Myspace created an entirely new way to be a lonely, confused teenager—and music was the site’s beating heart. With Myspace, you could finally find your people, your scene, and your home. You could also find your new favorite band. And if you were lucky enough and dedicated enough, you could win a coveted spot in your new favorite band’s Top Eight.
Obscure bands were stunned to find themselves with huge international followings of kids. Emo was the official sound of Myspace, but there was room for everything from hip-hop to pop.
Myspace offered excitement and freedom, but it wasn't long before shortsighted business decisions led the site to lose the social media battle to Facebook. It may be gone now, but at the time Myspace was everything, and it’s hard not to long for the days when everything seemed upended, and a complete unknown could come out of nowhere to change the game overnight.

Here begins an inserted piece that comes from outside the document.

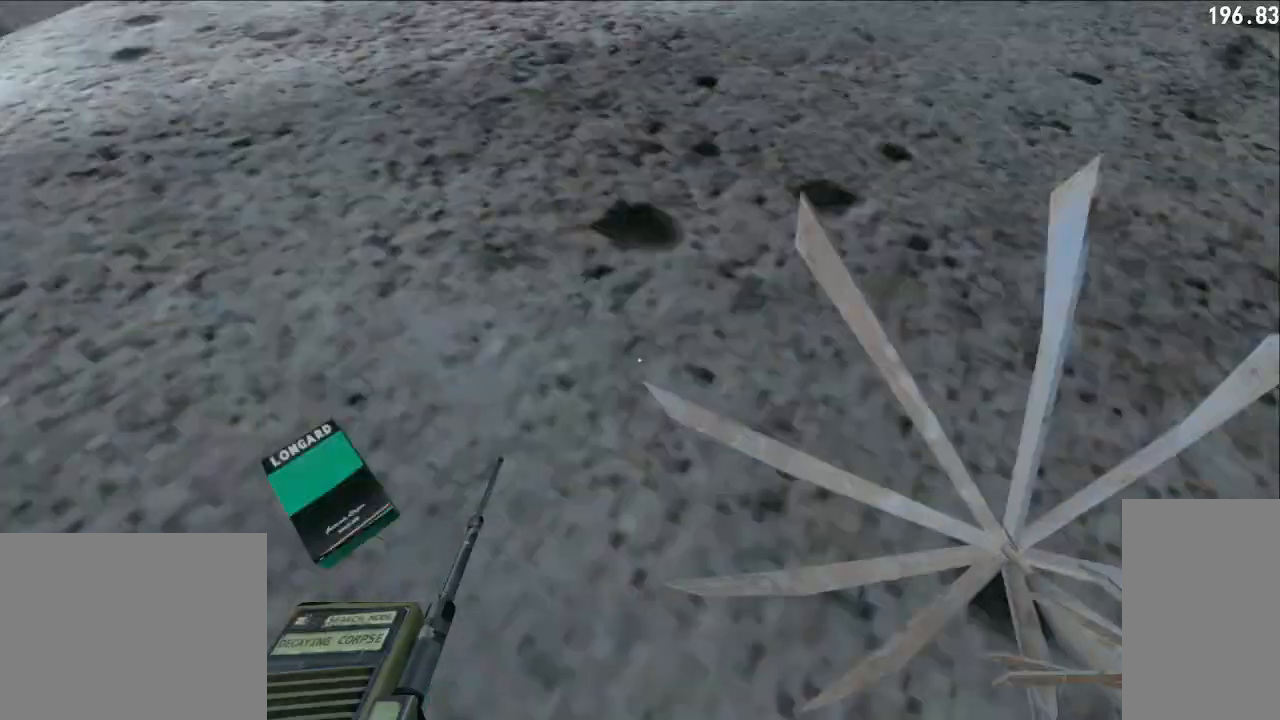
{"keys": [], "mouse": [], "events": []}
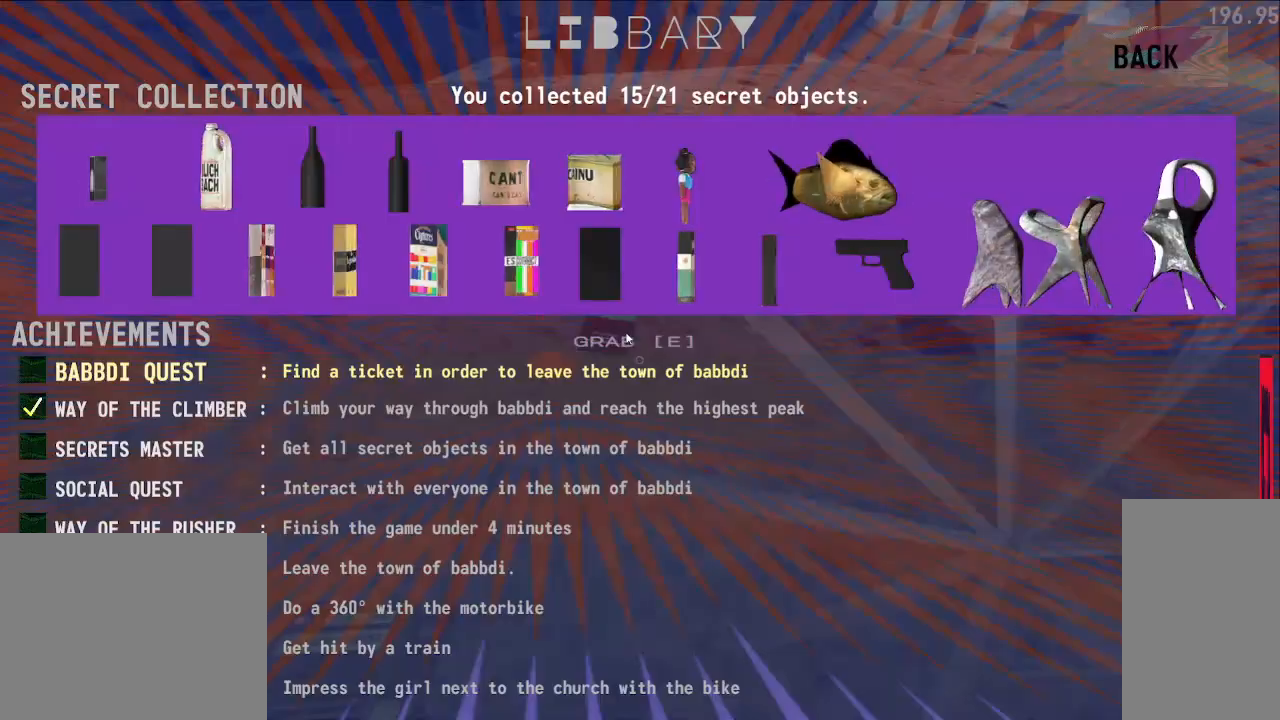
{"keys": ["shift", "w"], "mouse": [], "events": [[33, "e", "down"], [133, "e", "up"], [400, "shift", "down"], [400, "w", "down"]]}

By looking back at Myspace, and the fans and artists that made it so special, we can begin to identify what we lost, and figure out how to bring that spirit back.
About the Author
Michael Tedder has written about music, film, television, health, and masculinity for Esquire, Playboy, the New Republic, Stereogum, Vulture, Variety, the Daily Beast, The Ringer,the Village Voice, and MEL. He is the former managing editor of the music magazine CMJ and the pop culture magazine Paper, and was a founding editor of the critical discussion website The Talkhouse. He cofounded the New York–based music critic reading series and podcast Words and Guitars.